A adolescência é uma fase da vida que envolve uma maior centração do adolescente em si próprio, por todas as transformações físicas e psicológicas inerentes, mas também uma das que requer um papel mais ativo por parte dos seus cuidadores.
Quando falo em papel ativo pretendo chamar atenção para a importância de se estar presente de forma consciente na vida do adolescente, acompanhando, apoiando e normalizando todas as mudanças a que está sujeito. É uma verdade que nem todos os adolescentes recorrem aos pais para falarem sobre o que se passa nas suas vidas, apoiando-se mais no grupo de amigos ou noutros familiares – e deve estar tudo bem com isso.
Podem ser muitas as razões pelas quais isto acontece, como o medo por parte do adolescente em desiludir ou preocupar as suas figuras de vinculação. No entanto, mais importante que desabafar com os pais, é saberem que têm a quem recorrer quando precisarem de o fazer, seja um amigo/a, tio/a, primo/a, professor/a, psicólogo/a, etc.
Estar presente ativamente é também mostrar-se disponível para ouvir sem julgar.
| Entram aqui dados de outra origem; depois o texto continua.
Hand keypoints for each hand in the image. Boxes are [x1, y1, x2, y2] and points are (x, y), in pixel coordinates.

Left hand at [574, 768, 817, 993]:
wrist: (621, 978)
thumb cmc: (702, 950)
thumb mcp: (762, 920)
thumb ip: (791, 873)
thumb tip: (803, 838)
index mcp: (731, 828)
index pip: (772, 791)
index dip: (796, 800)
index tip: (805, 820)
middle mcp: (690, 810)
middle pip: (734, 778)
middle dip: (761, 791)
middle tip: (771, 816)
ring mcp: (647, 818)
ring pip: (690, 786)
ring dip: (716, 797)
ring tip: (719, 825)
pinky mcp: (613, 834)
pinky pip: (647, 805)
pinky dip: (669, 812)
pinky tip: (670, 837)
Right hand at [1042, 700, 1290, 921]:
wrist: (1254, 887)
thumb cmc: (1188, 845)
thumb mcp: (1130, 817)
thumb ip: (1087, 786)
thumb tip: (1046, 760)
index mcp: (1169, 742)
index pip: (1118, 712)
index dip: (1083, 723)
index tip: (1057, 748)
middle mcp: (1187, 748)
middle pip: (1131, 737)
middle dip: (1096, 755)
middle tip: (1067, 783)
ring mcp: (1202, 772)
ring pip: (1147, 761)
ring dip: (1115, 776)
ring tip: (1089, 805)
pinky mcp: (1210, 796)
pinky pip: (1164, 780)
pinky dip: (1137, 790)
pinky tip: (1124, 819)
Por vezes, há uma tendência dos pais para desvalorizar certos desabafos por parte dos adolescentes que lhes parecem insignificantes ou até mesmo fazer juízos de valor acerca daquilo que o adolescente está a sentir. Porém, sem empatia, não há conexão. Mais importante que dar a sua opinião, é saber ouvir; mostrar ao adolescente que, independentemente dos seus problemas/receios, o pai/a mãe vão estar disponíveis para o ajudar.
Mostrar curiosidade sobre a vida do adolescente (sem ser intrusivo) também é fundamental. Os pais podem fazê-lo, mostrando interesse em conhecer o seu grupo de amigos, acompanhando os filhos em eventos/atividades, festejando as suas vitórias, partilhando com os filhos acontecimentos/histórias da sua própria adolescência, entre outros. Não é esperado que a curiosidade se torne numa tentativa de controlar o que se passa na vida do seu adolescente, mas sim uma forma de potenciar a vossa ligação.
Partilhe com o seu adolescente aquilo que está a sentir, o que o preocupa. Mostrar aos seus filhos que também é humano, que também tem sentimentos, emoções, preocupações, que também erra e que também pede desculpa, não só revela que não é perfeito e que todos estamos em constante evolução e desenvolvimento, como também é possibilitador de sentimentos como a empatia, a confiança e a conexão.
Esteja atento aos sinais. Quando algo não está bem, por mais que se tente esconder, o nosso corpo dá sinais e, nesse sentido, deve estar a atento e oferecer ajuda. Um sinal pode ser qualquer mudança que considere significativa a nível do humor, mais deprimido e/ou mais ansioso, a nível do apetite, baixo ou alto, problemas do sono, baixo rendimento escolar, falta de prazer em realizar atividades que antes apreciava, entre outras alterações.
Por fim, aposte nos momentos em família ou de pai/mãe para filho/a, para que juntos possam ter momentos prazerosos e de relaxamento, mas também momentos em que conversam sobre assuntos sérios que possam estar a acontecer no Mundo ou na vida de cada um. Esteja atento às opiniões, sentimentos e atitudes do seu filho e esteja disposto a acolhê-los com sensibilidade, ajudando-o a ver outras perspetivas, mas sem nunca desvalorizar a do próprio.